→ **Records for processing**
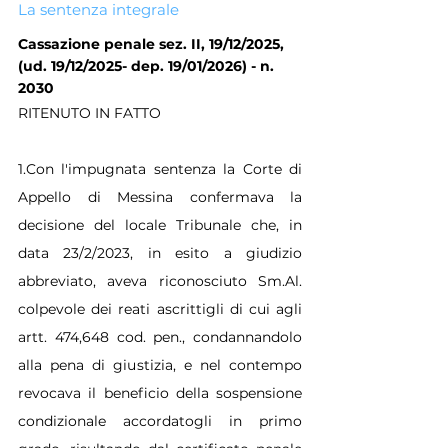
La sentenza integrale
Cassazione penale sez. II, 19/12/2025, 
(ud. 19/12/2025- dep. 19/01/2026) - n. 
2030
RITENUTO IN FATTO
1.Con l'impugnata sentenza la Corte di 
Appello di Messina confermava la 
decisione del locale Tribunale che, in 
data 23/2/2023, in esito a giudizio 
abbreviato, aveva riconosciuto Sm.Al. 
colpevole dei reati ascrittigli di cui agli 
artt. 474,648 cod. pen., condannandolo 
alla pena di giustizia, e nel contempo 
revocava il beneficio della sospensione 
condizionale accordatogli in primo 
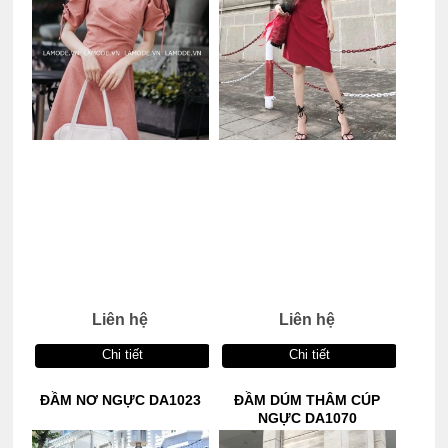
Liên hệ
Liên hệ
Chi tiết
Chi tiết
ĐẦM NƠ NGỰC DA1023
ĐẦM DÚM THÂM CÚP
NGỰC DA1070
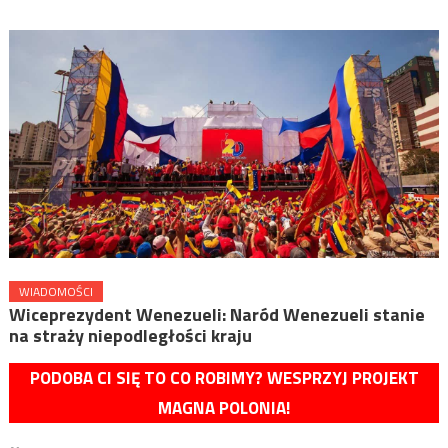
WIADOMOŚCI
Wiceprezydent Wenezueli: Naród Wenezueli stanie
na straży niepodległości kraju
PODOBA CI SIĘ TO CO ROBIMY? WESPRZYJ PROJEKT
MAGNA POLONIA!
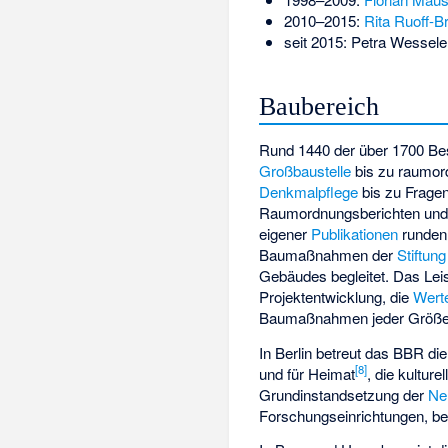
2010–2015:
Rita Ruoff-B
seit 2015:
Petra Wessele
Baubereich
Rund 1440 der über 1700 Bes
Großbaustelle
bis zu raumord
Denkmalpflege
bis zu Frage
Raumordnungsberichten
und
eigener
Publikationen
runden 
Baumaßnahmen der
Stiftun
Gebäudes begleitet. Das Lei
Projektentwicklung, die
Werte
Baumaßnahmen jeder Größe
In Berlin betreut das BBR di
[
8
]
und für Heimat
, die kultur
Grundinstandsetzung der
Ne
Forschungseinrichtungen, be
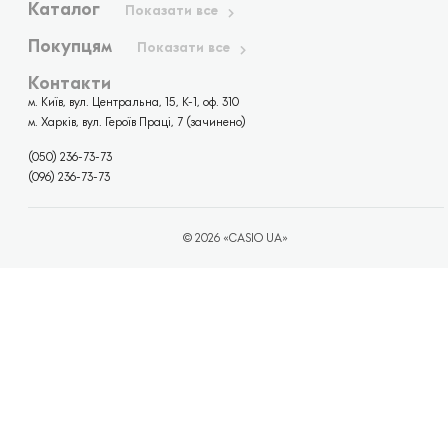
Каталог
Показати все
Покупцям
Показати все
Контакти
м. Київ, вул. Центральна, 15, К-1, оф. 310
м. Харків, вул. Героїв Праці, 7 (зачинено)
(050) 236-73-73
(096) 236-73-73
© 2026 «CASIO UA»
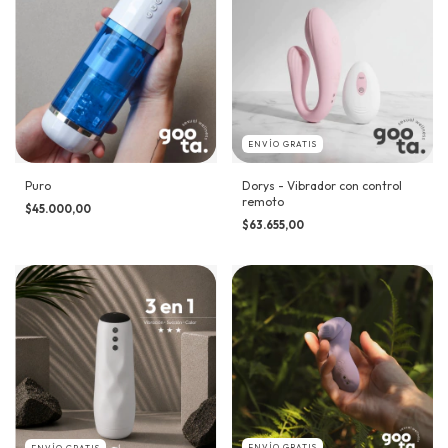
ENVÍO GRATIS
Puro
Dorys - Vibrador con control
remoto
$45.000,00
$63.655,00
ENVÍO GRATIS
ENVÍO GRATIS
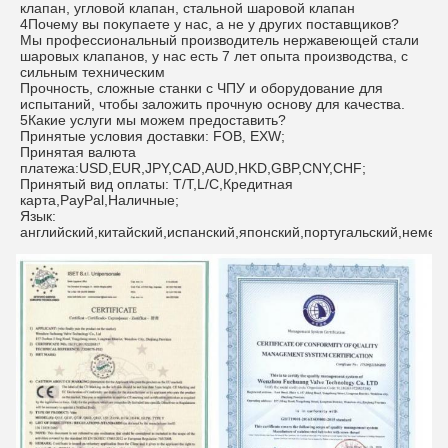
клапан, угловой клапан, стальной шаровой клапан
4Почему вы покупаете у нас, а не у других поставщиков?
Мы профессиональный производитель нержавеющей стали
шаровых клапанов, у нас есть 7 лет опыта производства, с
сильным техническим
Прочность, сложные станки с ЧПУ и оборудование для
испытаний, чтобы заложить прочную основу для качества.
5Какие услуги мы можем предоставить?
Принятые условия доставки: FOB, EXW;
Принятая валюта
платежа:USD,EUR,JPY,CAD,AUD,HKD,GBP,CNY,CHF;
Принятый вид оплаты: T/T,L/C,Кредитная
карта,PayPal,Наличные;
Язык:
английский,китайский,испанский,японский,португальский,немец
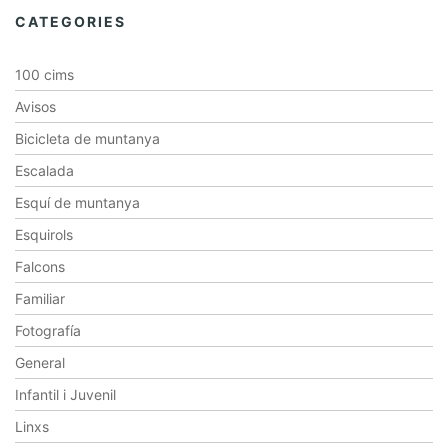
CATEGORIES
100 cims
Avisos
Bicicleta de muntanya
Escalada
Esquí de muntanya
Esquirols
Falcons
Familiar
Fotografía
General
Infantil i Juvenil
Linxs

→ **What you should do**
Pictures are to be dropped; the lines from the start of the entries above through the line with "revocava il beneficio della sospensione" are to be given again verbatim.

→ **Task output**
La sentenza integrale
Cassazione penale sez. II, 19/12/2025, 
(ud. 19/12/2025- dep. 19/01/2026) - n. 
2030
RITENUTO IN FATTO
1.Con l'impugnata sentenza la Corte di 
Appello di Messina confermava la 
decisione del locale Tribunale che, in 
data 23/2/2023, in esito a giudizio 
abbreviato, aveva riconosciuto Sm.Al. 
colpevole dei reati ascrittigli di cui agli 
artt. 474,648 cod. pen., condannandolo 
alla pena di giustizia, e nel contempo 
revocava il beneficio della sospensione 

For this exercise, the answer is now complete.